With the latest advances in technology, detection devices and logic solvers rely on themanufacturers own designed algorithms, software, and firmware. The vast majority of gas and flame detection devices now rely on highly specified microprocessors at their core to provide levels of functionality never previously available. These microprocessors are more powerful with each passing generation, and modern devices far exceed the performance of processors used in personal computers only a few years ago.
Now that the capabilities are so extensive, the manufacturers take advantage of this by using more detailed and complex software code. It is, therefore, imperative that the software in a safety device be fully evaluated in accordance with IEC61508 for the targeted SIL. Otherwise, can users and engineers be sure that the selected hardware will be able to perform at the target SIL level?
While mechanical hardware data is crucial to the calculations for SIL systems and product capabilities, the importance of software functionality and potential failure must not be overlooked and specific proof of compliance should be sought for the firmware/software elements of any product.
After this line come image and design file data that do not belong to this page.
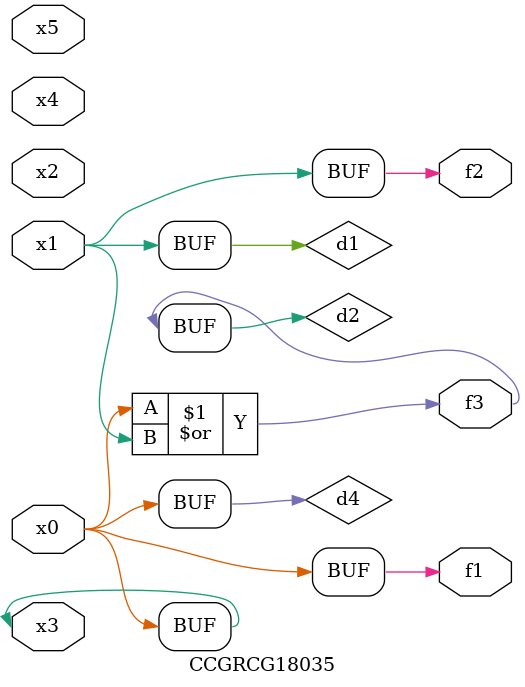
<source format=v>
module CCGRCG18035(
	input x0, x1, x2, x3, x4, x5,
	output f1, f2, f3
);

	wire d1, d2, d3, d4;

	and (d1, x1);
	or (d2, x0, x1);
	nand (d3, x0, x5);
	buf (d4, x0, x3);
	assign f1 = d4;
	assign f2 = d1;
	assign f3 = d2;
endmodule

</source>
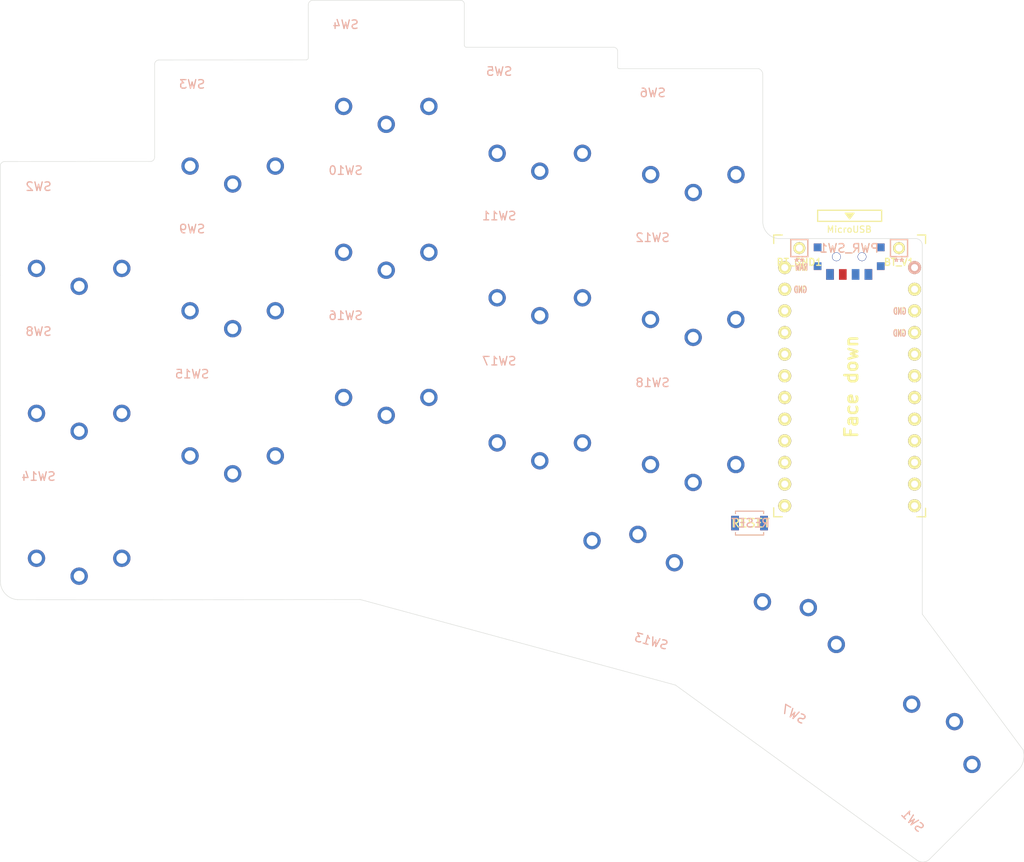
<source format=kicad_pcb>
(kicad_pcb (version 20211014) (generator pcbnew)

  (general
    (thickness 1.6)
  )

  (paper "A4")
  (layers
    (0 "F.Cu" signal)
    (31 "B.Cu" signal)
    (32 "B.Adhes" user "B.Adhesive")
    (33 "F.Adhes" user "F.Adhesive")
    (34 "B.Paste" user)
    (35 "F.Paste" user)
    (36 "B.SilkS" user "B.Silkscreen")
    (37 "F.SilkS" user "F.Silkscreen")
    (38 "B.Mask" user)
    (39 "F.Mask" user)
    (40 "Dwgs.User" user "User.Drawings")
    (41 "Cmts.User" user "User.Comments")
    (42 "Eco1.User" user "User.Eco1")
    (43 "Eco2.User" user "User.Eco2")
    (44 "Edge.Cuts" user)
    (45 "Margin" user)
    (46 "B.CrtYd" user "B.Courtyard")
    (47 "F.CrtYd" user "F.Courtyard")
    (48 "B.Fab" user)
    (49 "F.Fab" user)
  )

  (setup
    (pad_to_mask_clearance 0)
    (grid_origin 131.400425 50.616425)
    (pcbplotparams
      (layerselection 0x00010fc_ffffffff)
      (disableapertmacros false)
      (usegerberextensions false)
      (usegerberattributes true)
      (usegerberadvancedattributes true)
      (creategerberjobfile true)
      (svguseinch false)
      (svgprecision 6)
      (excludeedgelayer true)
      (plotframeref false)
      (viasonmask false)
      (mode 1)
      (useauxorigin false)
      (hpglpennumber 1)
      (hpglpenspeed 20)
      (hpglpendiameter 15.000000)
      (dxfpolygonmode true)
      (dxfimperialunits true)
      (dxfusepcbnewfont true)
      (psnegative false)
      (psa4output false)
      (plotreference true)
      (plotvalue true)
      (plotinvisibletext false)
      (sketchpadsonfab false)
      (subtractmaskfromsilk false)
      (outputformat 1)
      (mirror false)
      (drillshape 0)
      (scaleselection 1)
      (outputdirectory "sweep2gerber")
    )
  )

  (net 0 "")
  (net 1 "Net-(BT_V1-Pad1)")
  (net 2 "Net-(RSW1-Pad1)")
  (net 3 "GND")
  (net 4 "switch1")
  (net 5 "switch6")
  (net 6 "switch11")
  (net 7 "switch16")
  (net 8 "switch2")
  (net 9 "switch7")
  (net 10 "switch12")
  (net 11 "switch17")
  (net 12 "switch3")
  (net 13 "switch8")
  (net 14 "switch13")
  (net 15 "switch18")
  (net 16 "switch4")
  (net 17 "switch9")
  (net 18 "switch14")
  (net 19 "switch5")
  (net 20 "switch10")
  (net 21 "switch15")
  (net 22 "unconnected-(U1-Pad1)")
  (net 23 "unconnected-(U1-Pad2)")
  (net 24 "unconnected-(U1-Pad5)")
  (net 25 "unconnected-(U1-Pad6)")
  (net 26 "unconnected-(U1-Pad7)")
  (net 27 "unconnected-(U1-Pad8)")
  (net 28 "unconnected-(U1-Pad9)")
  (net 29 "unconnected-(U1-Pad10)")
  (net 30 "unconnected-(U1-Pad11)")
  (net 31 "unconnected-(U1-Pad12)")
  (net 32 "unconnected-(U1-Pad13)")
  (net 33 "unconnected-(U1-Pad14)")
  (net 34 "unconnected-(U1-Pad15)")
  (net 35 "unconnected-(U1-Pad16)")
  (net 36 "unconnected-(U1-Pad17)")
  (net 37 "unconnected-(U1-Pad18)")
  (net 38 "unconnected-(U1-Pad19)")
  (net 39 "unconnected-(U1-Pad20)")
  (net 40 "VCC")
  (net 41 "Net-(PWR_SW1-Pad3)")
  (net 42 "unconnected-(PWR_SW1-Pad1)")

  (footprint "kbd:ProMicro_v3_min" (layer "F.Cu") (at 120.711158 67.564))

  (footprint "Exkeylibur:choc_switch_reversible" (layer "F.Cu") (at 66.389158 64.516))

  (footprint "Exkeylibur:choc_switch_reversible" (layer "F.Cu") (at 112.919158 98.082 150))

  (footprint "Exkeylibur:choc_switch_reversible" (layer "F.Cu") (at 48.389158 71.374))

  (footprint "Exkeylibur:choc_switch_reversible" (layer "F.Cu") (at 94.359158 90.082 165))

  (footprint "Exkeylibur:choc_switch_reversible" (layer "F.Cu") (at 84.389158 69.85))

  (footprint "Exkeylibur:choc_switch_reversible" (layer "F.Cu") (at 102.369158 72.39))

  (footprint "Exkeylibur:choc_switch_reversible" (layer "F.Cu") (at 66.389158 30.382))

  (footprint "Exkeylibur:choc_switch_reversible" (layer "F.Cu") (at 48.389158 37.382))

  (footprint "Exkeylibur:choc_switch_reversible" (layer "F.Cu") (at 48.389158 54.356))

  (footprint "Exkeylibur:choc_switch_reversible" (layer "F.Cu") (at 30.389158 83.382))

  (footprint "Exkeylibur:choc_switch_reversible" (layer "F.Cu") (at 102.369158 55.372))

  (footprint "Exkeylibur:choc_switch_reversible" (layer "F.Cu") (at 84.389158 52.832))

  (footprint "Exkeylibur:choc_switch_reversible" (layer "F.Cu") (at 30.389158 66.382))

  (footprint "Exkeylibur:choc_switch_reversible" (layer "F.Cu") (at 102.389158 38.382))

  (footprint "Exkeylibur:choc_switch_reversible" (layer "F.Cu") (at 84.389158 35.882))

  (footprint "Exkeylibur:choc_switch_reversible" (layer "F.Cu") (at 30.389158 49.382))

  (footprint "Exkeylibur:reset_switch" (layer "F.Cu") (at 108.973158 83.058))

  (footprint "Exkeylibur:choc_switch_reversible" (layer "F.Cu") (at 66.389158 47.498))

  (footprint "Exkeylibur:Bat_MountingHole" (layer "F.Cu") (at 126.499158 50.8))

  (footprint "Exkeylibur:bat_gnd_mountingHole" (layer "F.Cu") (at 114.815158 50.8))

  (footprint "Kailh:SPDT_C128955" (layer "F.Cu") (at 120.660425 51.818925))

  (footprint "Exkeylibur:choc_switch_reversible" (layer "F.Cu") (at 128.833158 110.516425 135))

  (footprint "Kailh:SPDT_C128955" (layer "B.Cu") (at 120.657158 51.816 180))

  (footprint "Exkeylibur:reset_switch" (layer "B.Cu") (at 108.980425 83.056425))

  (gr_line (start 21.155149 72.787425) (end 21.155149 89.846425) (layer "Edge.Cuts") (width 0.05) (tstamp 00000000-0000-0000-0000-0000619805f2))
  (gr_line (start 110.531159 47.763999) (end 110.531203 30.439419) (layer "Edge.Cuts") (width 0.05) (tstamp 00000000-0000-0000-0000-0000619805f5))
  (gr_arc (start 112.56616 49.694917) (mid 111.153692 49.145716) (end 110.531159 47.763999) (layer "Edge.Cuts") (width 0.05) (tstamp 00000000-0000-0000-0000-0000619805fb))
  (gr_arc (start 128.471158 49.692) (mid 129.001488 49.91167) (end 129.221158 50.442) (layer "Edge.Cuts") (width 0.05) (tstamp 00000000-0000-0000-0000-000061980604))
  (gr_arc (start 23.155149 92.036425) (mid 21.720356 91.338496) (end 21.155149 89.846425) (layer "Edge.Cuts") (width 0.05) (tstamp 00000000-0000-0000-0000-00006198060a))
  (gr_arc (start 110.065149 29.758889) (mid 110.403522 30.027009) (end 110.531203 30.439419) (layer "Edge.Cuts") (width 0.05) (tstamp 00000000-0000-0000-0000-00006198060d))
  (gr_line (start 112.56616 49.694917) (end 128.471158 49.692) (layer "Edge.Cuts") (width 0.05) (tstamp 00000000-0000-0000-0000-000061980613))
  (gr_line (start 129.221158 58.42) (end 129.221158 66.548) (layer "Edge.Cuts") (width 0.05) (tstamp 00000000-0000-0000-0000-000061980619))
  (gr_line (start 129.221158 50.442) (end 129.221158 58.42) (layer "Edge.Cuts") (width 0.05) (tstamp 00000000-0000-0000-0000-000061980625))
  (gr_line (start 21.135144 41.101425) (end 21.135153 53.991425) (layer "Edge.Cuts") (width 0.05) (tstamp 00000000-0000-0000-0000-0000619808c2))
  (gr_line (start 129.221158 66.548) (end 129.221158 88.656425) (layer "Edge.Cuts") (width 0.05) (tstamp 00000000-0000-0000-0000-0000619808c8))
  (gr_line (start 21.155149 53.991425) (end 21.155149 72.787425) (layer "Edge.Cuts") (width 0.05) (tstamp 00000000-0000-0000-0000-0000619808d7))
  (gr_line (start 93.505149 27.616425) (end 93.505149 29.566425) (layer "Edge.Cuts") (width 0.05) (tstamp 1cd5b0e1-e157-4325-9d31-5ec8d9fe838e))
  (gr_arc (start 39.235149 40.106425) (mid 39.137421 40.437582) (end 38.855149 40.636425) (layer "Edge.Cuts") (width 0.05) (tstamp 1d268a13-bfd2-47c1-b517-3e192194ac62))
  (gr_line (start 57.765149 21.726161) (end 75.102303 21.726161) (layer "Edge.Cuts") (width 0.05) (tstamp 1feac265-db31-4f12-a91d-2679c05033b1))
  (gr_line (start 39.105149 92.046425) (end 23.155149 92.036425) (layer "Edge.Cuts") (width 0.05) (tstamp 223f133f-7474-405b-9de5-8620fe1de3e3))
  (gr_arc (start 57.245149 22.296425) (mid 57.393705 21.909672) (end 57.765149 21.726161) (layer "Edge.Cuts") (width 0.05) (tstamp 30b68098-f222-4e35-b256-db43899a94ec))
  (gr_arc (start 21.135144 41.101425) (mid 21.32982 40.768906) (end 21.695149 40.646425) (layer "Edge.Cuts") (width 0.05) (tstamp 4ea647ea-5a86-45ca-b2a2-49598597c187))
  (gr_arc (start 93.065149 27.246425) (mid 93.347995 27.356689) (end 93.505149 27.616425) (layer "Edge.Cuts") (width 0.05) (tstamp 4eeeddaf-3630-45e2-97d0-63219fa8d45f))
  (gr_arc (start 39.235149 29.256425) (mid 39.367789 28.903823) (end 39.705149 28.736161) (layer "Edge.Cuts") (width 0.05) (tstamp 5000b963-88a9-4703-973b-4303f97692eb))
  (gr_line (start 63.355149 92.026425) (end 100.295149 102.056425) (layer "Edge.Cuts") (width 0.05) (tstamp 547f8729-a3f7-489d-b999-c3bd05032c02))
  (gr_line (start 39.705149 28.736161) (end 57.035149 28.726425) (layer "Edge.Cuts") (width 0.05) (tstamp 5ea7a3b4-101b-4638-8fdc-8b723af94b32))
  (gr_arc (start 57.245149 28.436425) (mid 57.199564 28.62445) (end 57.035149 28.726425) (layer "Edge.Cuts") (width 0.05) (tstamp 67660b78-693d-4bd2-a441-215e6e2c6f24))
  (gr_line (start 130.105149 122.456425) (end 140.425149 112.106425) (layer "Edge.Cuts") (width 0.05) (tstamp 7c4bf8f0-bdf5-4b87-a68e-c214426e8406))
  (gr_arc (start 75.745149 27.246425) (mid 75.613541 27.171528) (end 75.545149 27.036425) (layer "Edge.Cuts") (width 0.05) (tstamp 7c8b845a-5f77-46ad-a95a-9f53b93f3ee0))
  (gr_line (start 129.221158 88.656425) (end 129.221158 93.736425) (layer "Edge.Cuts") (width 0.05) (tstamp 8494fea1-f625-43d8-a2b1-555fa0c68963))
  (gr_line (start 39.105149 92.046425) (end 63.355149 92.026425) (layer "Edge.Cuts") (width 0.05) (tstamp 88a063f1-9e88-4ee8-b13e-af6f8004c36d))
  (gr_line (start 39.235149 29.256425) (end 39.235149 40.106425) (layer "Edge.Cuts") (width 0.05) (tstamp 93fc29d0-9be1-495f-920c-1773b1217514))
  (gr_line (start 100.295149 102.056425) (end 128.575149 122.576425) (layer "Edge.Cuts") (width 0.05) (tstamp a002966f-b455-4c92-9528-bc568e4be10e))
  (gr_line (start 21.695149 40.646425) (end 38.835149 40.636425) (layer "Edge.Cuts") (width 0.05) (tstamp a1dc5f2f-0cd1-4360-b59a-ffbf40d55a33))
  (gr_arc (start 141.045149 109.646425) (mid 141.075588 110.957577) (end 140.425149 112.096425) (layer "Edge.Cuts") (width 0.05) (tstamp aa48317e-d041-41c4-bff7-e4ed6182e1af))
  (gr_line (start 75.545149 22.116425) (end 75.545149 27.036425) (layer "Edge.Cuts") (width 0.05) (tstamp ace0b489-ab47-4125-8e1e-b7be4d32e61c))
  (gr_line (start 57.245149 22.296425) (end 57.245149 28.436425) (layer "Edge.Cuts") (width 0.05) (tstamp adf59035-cc50-48eb-80c8-255945ef07f4))
  (gr_line (start 75.745149 27.246425) (end 93.065149 27.246425) (layer "Edge.Cuts") (width 0.05) (tstamp b2bc0dce-f25b-4afc-ad83-9ed94fb76ec9))
  (gr_arc (start 130.115149 122.446425) (mid 129.370146 122.807542) (end 128.575149 122.576425) (layer "Edge.Cuts") (width 0.05) (tstamp cdc75242-cf1e-4fc5-8ca8-7253921fc21b))
  (gr_arc (start 93.655149 29.756425) (mid 93.54837 29.686514) (end 93.505149 29.566425) (layer "Edge.Cuts") (width 0.05) (tstamp d7b79848-48d0-46bc-b0eb-b57d0d9c27e7))
  (gr_arc (start 75.102303 21.726161) (mid 75.392546 21.8432) (end 75.545149 22.116425) (layer "Edge.Cuts") (width 0.05) (tstamp e645a5ee-5a91-4226-8f3b-ad02e1ccaf07))
  (gr_line (start 129.221158 93.736425) (end 141.045149 109.646425) (layer "Edge.Cuts") (width 0.05) (tstamp f7777655-8f50-4c74-b5ae-dc2b56bb3fde))
  (gr_line (start 93.655149 29.758889) (end 110.065149 29.758889) (layer "Edge.Cuts") (width 0.05) (tstamp fcf11c10-7675-4830-ba5b-4800eab865ce))
  (gr_text "Face down" (at 120.911158 67.056 90) (layer "F.SilkS") (tstamp 00000000-0000-0000-0000-000061981060)
    (effects (font (size 1.5 1.5) (thickness 0.3)))
  )

)

</source>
When a component passes an IEC61508 assessment process, it meets the integrity requirements from both a random hardware failure perspective and a systematic design and software failure perspective.
Fault Injection Testing
The IEC61508 hardware assessment analyses the component failures and groups them into safe or dangerous, and detected or undetected. This process is called a Failure Modes, Effects and Diagnostics Analysis (FMEDA). This analysis provides the failure rates used in the SIL capability. However, this is only a fraction of the complete requirements.
In most devices, and especially flame and gas detectors, there are thousands of lines of programming that enables them to detect the hazard. Product with untested software is analogous to a personal computer being checked for reliability based on component characteristics without having data on any element of the operating system or application vital to the correct function of it. The creation of this software can introduce failure modes and therefore IEC61508 has recommendations for coding practices for each target SIL.
To verify that the design performs as predicted, the final device is then subjected to fault injection testing. Once a device has been created and released its ongoing updating and the management of change process is also evaluated as part of an overall device certification.
Management of Change (MOC)
Management of change is a critical part of the evaluation by a third-party for testing and achieving ‘Certified SIL Capability.’ The instrument manufacturer’s change process is a potential for the introduction of faults as changes are made to the original device. While important for all products (including simple mechanical devices), MOC is especially so for any product that contains complex integrated circuits and software. Design mistakes can introduce dangerous failures. Therefore, any product change must go through a rigorous safety impact analysis to determine the scope of the change.
When considering longer term operation, product updates should also be taken into account. Any product with a SIL certificate must go through a Safety Impact Analysis before any update is performed. This ensures that devices are kept within the original design parameters and that safety capabilities are maintained. Use of SFF (Safe Failure Fraction) and FMEDA data at the system design stage will only be good for those devices at that time and that version. Any updates to the product, without a certified SIL capability,may result in a complete recalculation of the PFD (Probability of Failure on Demand.) Again, without third-party testing, many items could be overlooked by safety manufacturers.